- _Задание_:
Переведите на английский язык предложение из фрагмента о Мамонте Дальском: «Несколько раз смотрел я этот спектакль, и лампа каждый раз пролетала в считанных сантиметрах от актрисы, никогда не задевая ее».

- _Фрагмент текста_:

-*-

В Херсоне Мамонт Дальский играл в трагедии Августа Стриндберга «Отец».

Одна сцена, где с особенной яркостью проявились и его могучий темперамент и блестящая актерская техника, не могла не стать для молодого любознательного актера самой лучшей школой. Герой Дальского, ротмистр, вел ссору с женой, не повышая голоса, приличными светскими интонациями, но в последний момент терял над собой власть и, когда жена поворачивалась, чтобы уйти, внезапно хватал со стола зажженную лампу и бросал в нее. Этот контраст ошеломлял публику.

Я тоже был потрясен. Несколько раз смотрел я этот спектакль, и лампа каждый раз пролетала в считанных сантиметрах от актрисы, никогда не задевая ее. Наверно, актриса волновалась, и однажды я услышал, как Дальский уговаривал:

— Умоляю вас, не бойтесь! И главное, ради бога, не оборачивайтесь! Тогда все будет в порядке. Не забывайте ни на секунду, что стоит вам оглянуться — и лампа угодит вам в голову!

-*-

- _Исходные данные_:
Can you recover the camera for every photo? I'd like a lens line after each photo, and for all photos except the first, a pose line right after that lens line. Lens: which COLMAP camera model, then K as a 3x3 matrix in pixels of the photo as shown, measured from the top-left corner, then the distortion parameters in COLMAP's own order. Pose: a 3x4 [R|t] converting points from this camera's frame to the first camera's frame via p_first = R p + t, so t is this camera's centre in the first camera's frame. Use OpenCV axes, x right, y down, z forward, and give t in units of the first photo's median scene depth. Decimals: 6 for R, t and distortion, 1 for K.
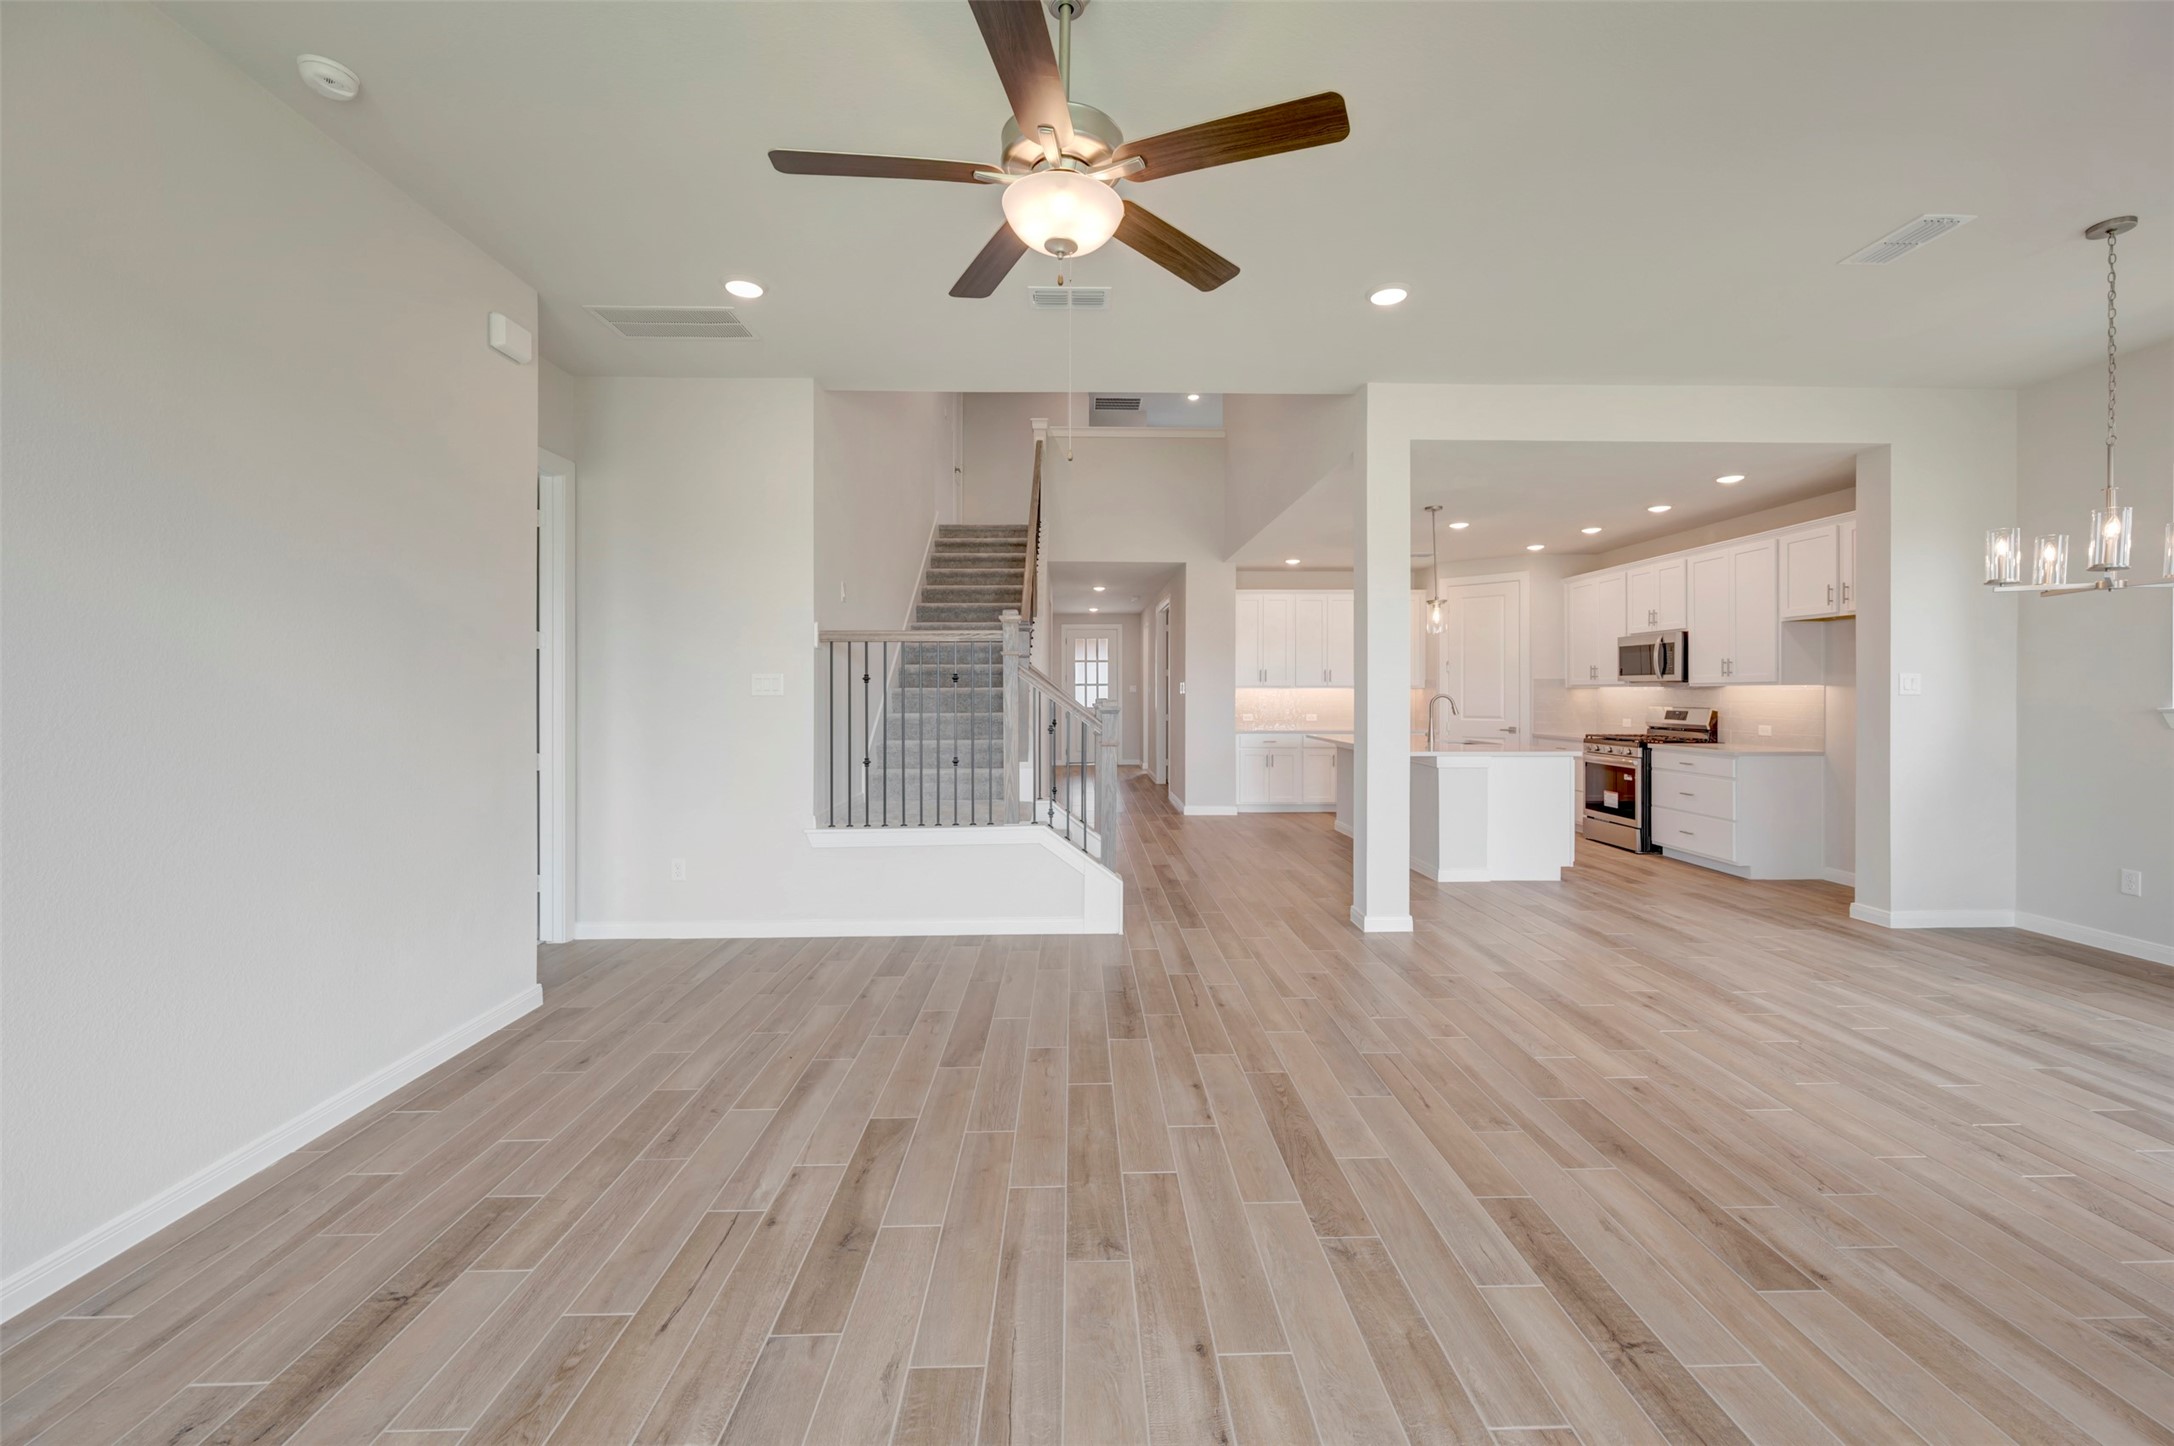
lens RADIAL K [[863.7, 0, 1095.5], [0, 863.7, 693.3], [0, 0, 1]] dist [-0.003024, -0.000135]
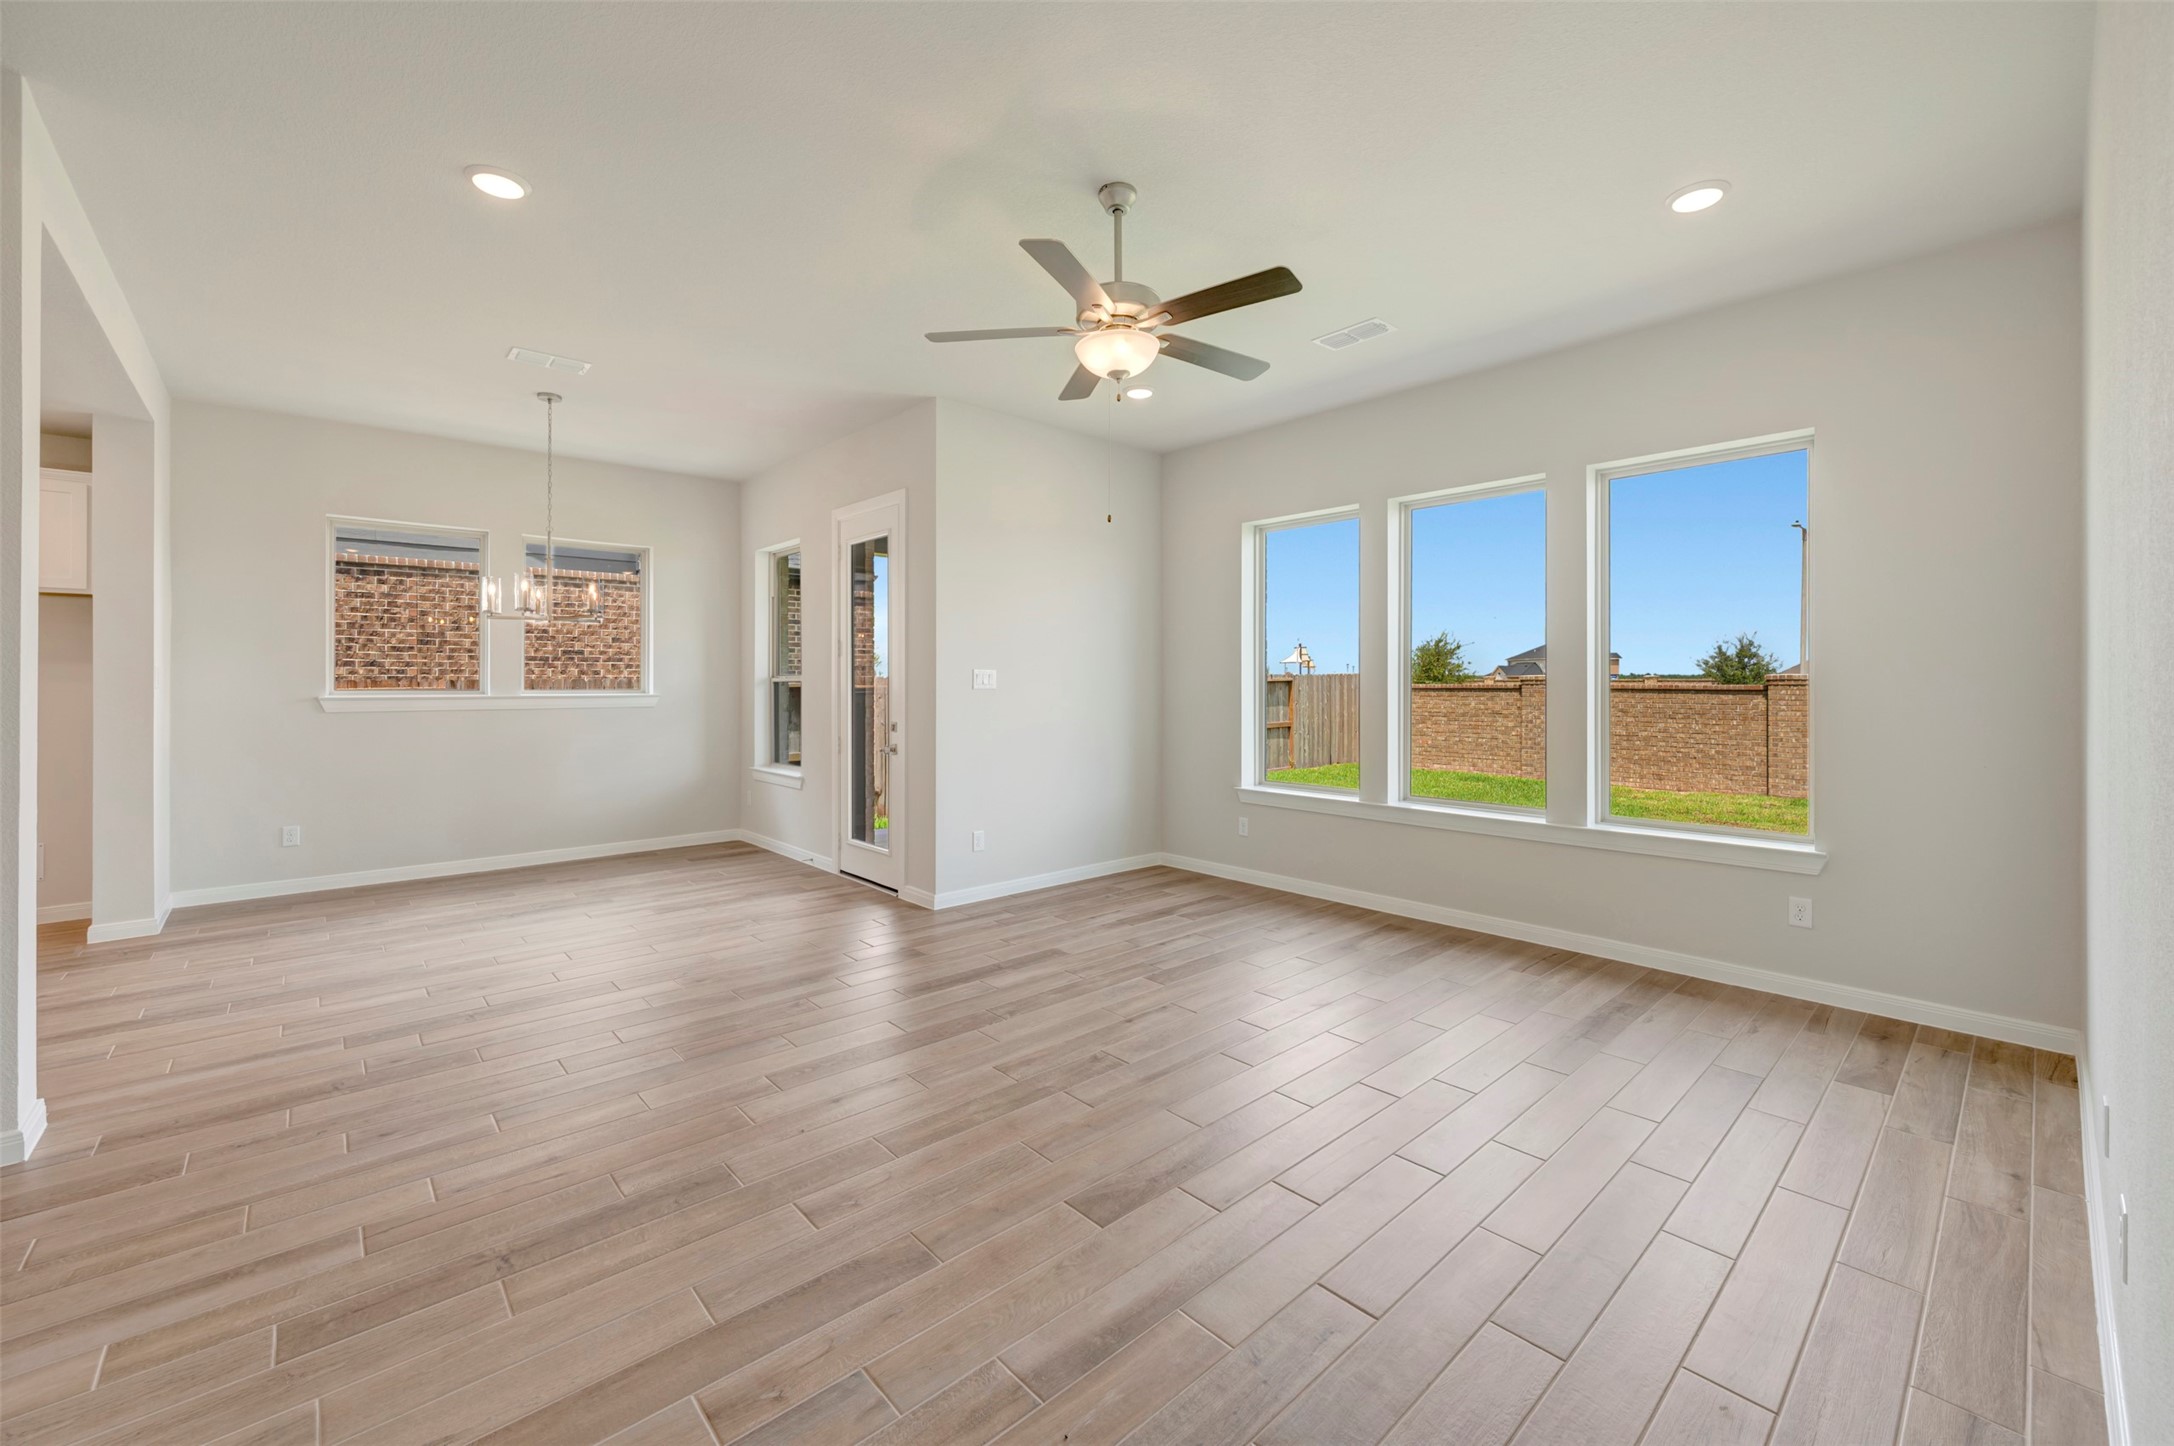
lens RADIAL K [[863.7, 0, 1100.3], [0, 863.7, 679.8], [0, 0, 1]] dist [-0.003024, -0.000135]
pose [[-0.657109, 0.002878, 0.753790, -0.658911], [0.001432, 0.999996, -0.002570, -0.003963], [-0.753794, -0.000610, -0.657110, 1.172216]]
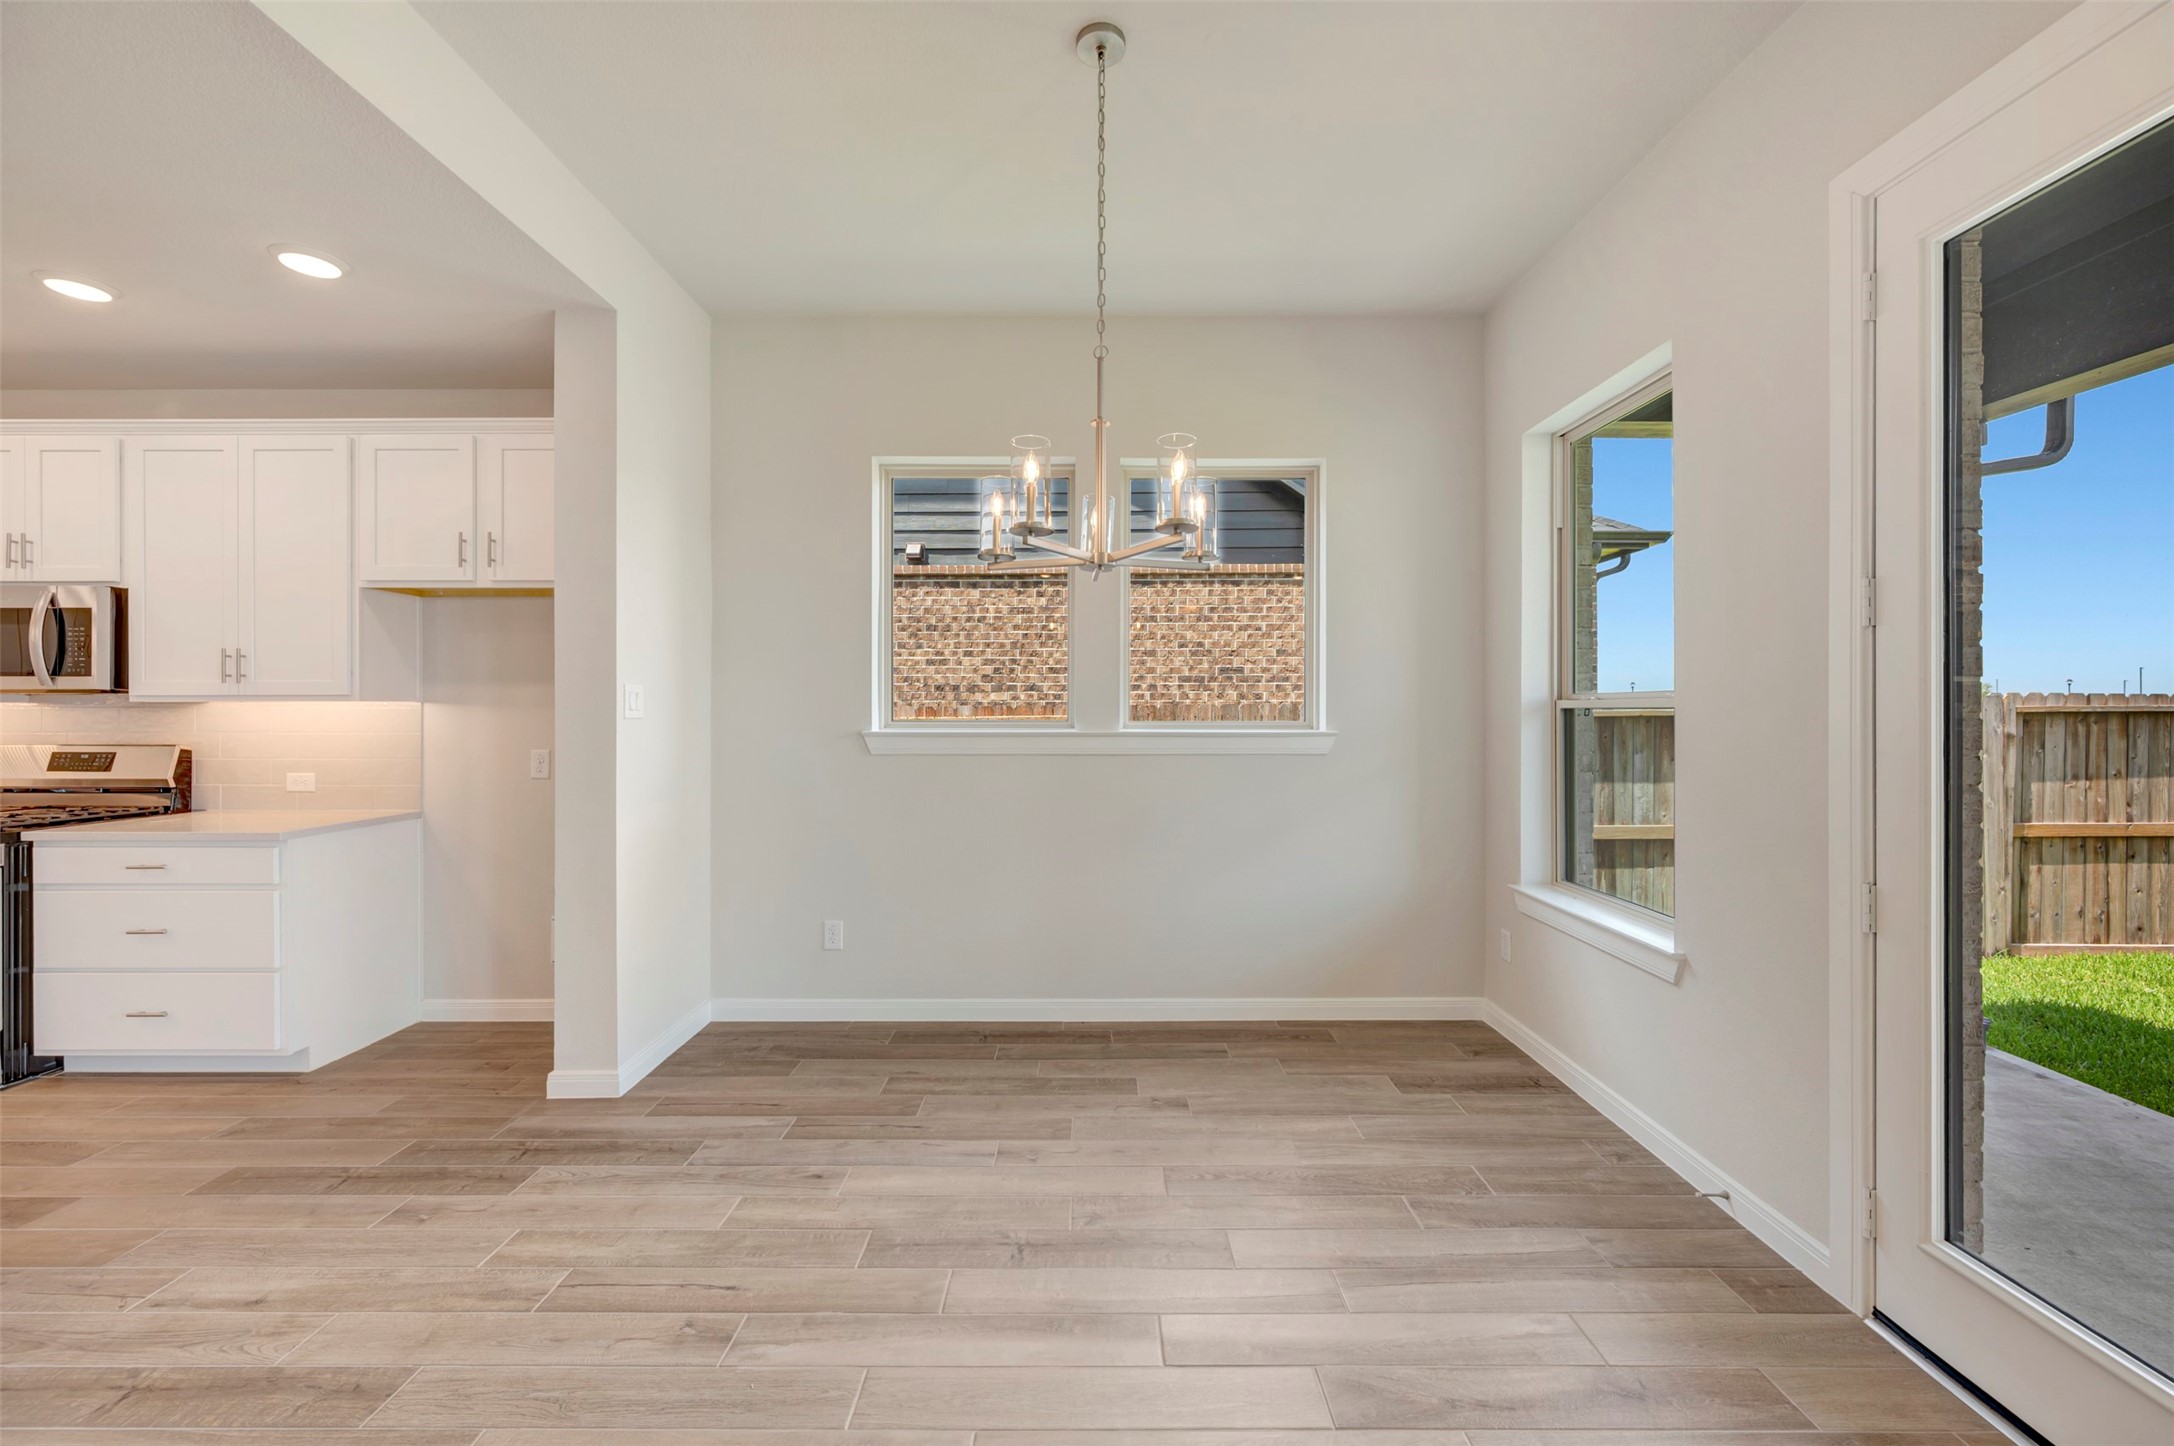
lens RADIAL K [[863.7, 0, 1096.3], [0, 863.7, 706.7], [0, 0, 1]] dist [-0.003024, -0.000135]
pose [[0.022744, 0.003111, 0.999736, 0.439566], [0.001996, 0.999993, -0.003157, -0.005435], [-0.999739, 0.002067, 0.022738, 0.903401]]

-*-

- _Ответ к заданию_:
I watched this performance several times, and each time the lamp flew by within mere centimeters of the actress, never once touching her.